**Problem description:**
In the records below, find the line with "The timeframe for" and the line with "ANACORTES/SAN JUAN ISLANDS ROUTE SERVICE"; return exactly those lines and every line between them.

**Page-level text extractions:**
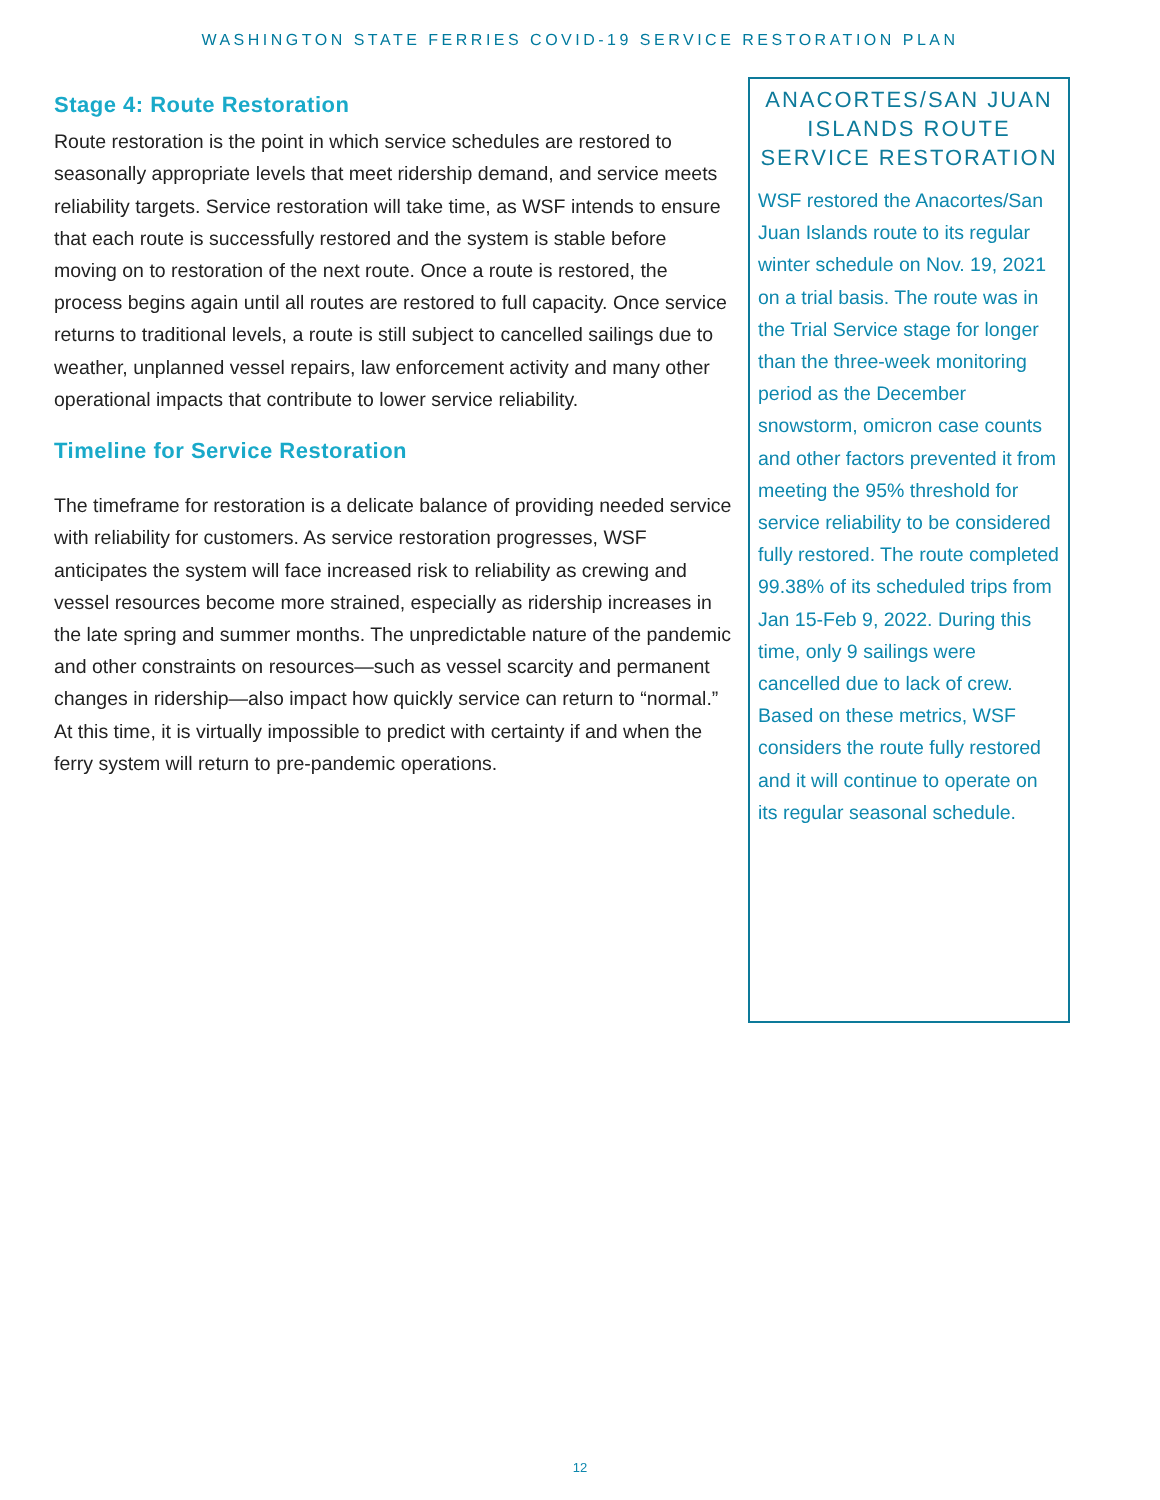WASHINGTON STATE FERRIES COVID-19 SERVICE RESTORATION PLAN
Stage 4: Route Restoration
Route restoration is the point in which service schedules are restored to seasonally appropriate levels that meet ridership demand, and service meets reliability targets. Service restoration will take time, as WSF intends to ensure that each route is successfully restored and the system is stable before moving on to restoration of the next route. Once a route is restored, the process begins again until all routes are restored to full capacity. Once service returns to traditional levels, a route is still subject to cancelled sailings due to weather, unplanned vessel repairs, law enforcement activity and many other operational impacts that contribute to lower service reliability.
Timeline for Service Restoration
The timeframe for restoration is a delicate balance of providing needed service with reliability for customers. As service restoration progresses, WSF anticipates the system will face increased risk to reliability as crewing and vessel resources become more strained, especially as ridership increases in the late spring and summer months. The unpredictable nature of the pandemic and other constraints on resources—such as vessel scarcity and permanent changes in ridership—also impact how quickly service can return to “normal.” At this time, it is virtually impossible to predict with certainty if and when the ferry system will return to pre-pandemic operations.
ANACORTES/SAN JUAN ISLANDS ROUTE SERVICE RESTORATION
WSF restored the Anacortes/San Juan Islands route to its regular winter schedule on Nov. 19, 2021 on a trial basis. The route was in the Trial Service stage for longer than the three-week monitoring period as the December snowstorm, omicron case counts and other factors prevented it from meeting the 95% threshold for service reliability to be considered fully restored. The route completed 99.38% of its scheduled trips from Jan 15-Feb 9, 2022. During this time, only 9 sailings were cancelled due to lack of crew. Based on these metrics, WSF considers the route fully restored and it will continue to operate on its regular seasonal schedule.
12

...

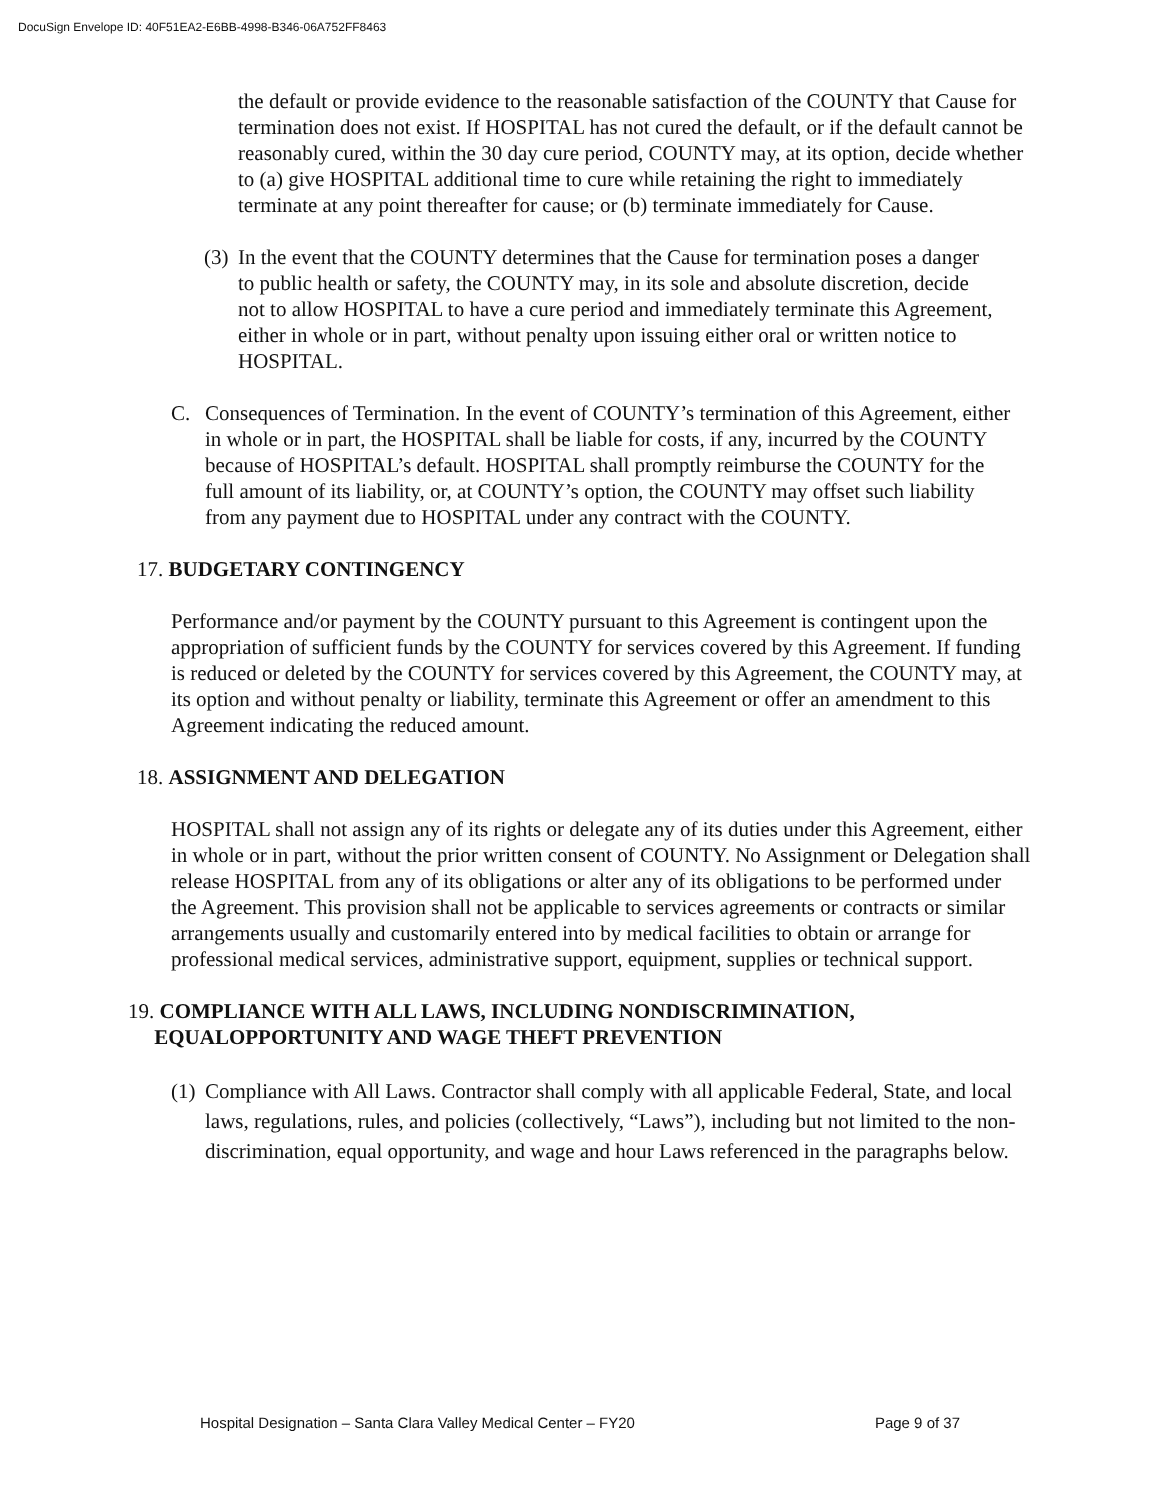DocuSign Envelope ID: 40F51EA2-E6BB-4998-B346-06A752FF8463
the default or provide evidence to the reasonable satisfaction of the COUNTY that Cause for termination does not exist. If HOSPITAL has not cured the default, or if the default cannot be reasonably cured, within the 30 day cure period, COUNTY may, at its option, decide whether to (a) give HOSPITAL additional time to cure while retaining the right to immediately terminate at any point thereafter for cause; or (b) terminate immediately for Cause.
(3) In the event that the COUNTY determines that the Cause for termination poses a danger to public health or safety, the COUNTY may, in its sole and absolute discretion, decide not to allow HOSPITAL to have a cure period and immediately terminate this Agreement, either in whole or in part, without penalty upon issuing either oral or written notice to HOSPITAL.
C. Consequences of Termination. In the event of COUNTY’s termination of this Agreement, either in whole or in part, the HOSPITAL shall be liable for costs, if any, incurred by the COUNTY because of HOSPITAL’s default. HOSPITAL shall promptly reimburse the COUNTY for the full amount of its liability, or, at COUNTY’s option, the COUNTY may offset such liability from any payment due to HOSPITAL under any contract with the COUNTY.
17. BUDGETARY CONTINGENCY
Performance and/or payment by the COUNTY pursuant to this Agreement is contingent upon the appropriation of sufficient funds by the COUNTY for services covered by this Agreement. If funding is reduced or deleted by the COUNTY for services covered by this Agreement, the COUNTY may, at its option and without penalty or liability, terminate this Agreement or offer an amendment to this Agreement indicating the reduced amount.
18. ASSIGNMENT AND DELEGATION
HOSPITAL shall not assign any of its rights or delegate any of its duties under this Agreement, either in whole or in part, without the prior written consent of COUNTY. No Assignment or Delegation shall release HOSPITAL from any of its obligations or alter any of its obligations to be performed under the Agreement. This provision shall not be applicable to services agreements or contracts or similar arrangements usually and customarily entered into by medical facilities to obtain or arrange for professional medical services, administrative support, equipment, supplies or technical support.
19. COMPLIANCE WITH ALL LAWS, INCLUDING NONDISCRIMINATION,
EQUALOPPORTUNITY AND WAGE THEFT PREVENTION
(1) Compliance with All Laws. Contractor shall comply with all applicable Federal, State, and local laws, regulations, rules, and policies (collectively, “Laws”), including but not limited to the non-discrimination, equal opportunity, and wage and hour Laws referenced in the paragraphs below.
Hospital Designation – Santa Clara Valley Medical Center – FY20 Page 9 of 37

**Your solution:**
The timeframe for restoration is a delicate balance of providing needed service with reliability for customers. As service restoration progresses, WSF anticipates the system will face increased risk to reliability as crewing and vessel resources become more strained, especially as ridership increases in the late spring and summer months. The unpredictable nature of the pandemic and other constraints on resources—such as vessel scarcity and permanent changes in ridership—also impact how quickly service can return to “normal.” At this time, it is virtually impossible to predict with certainty if and when the ferry system will return to pre-pandemic operations.
ANACORTES/SAN JUAN ISLANDS ROUTE SERVICE RESTORATION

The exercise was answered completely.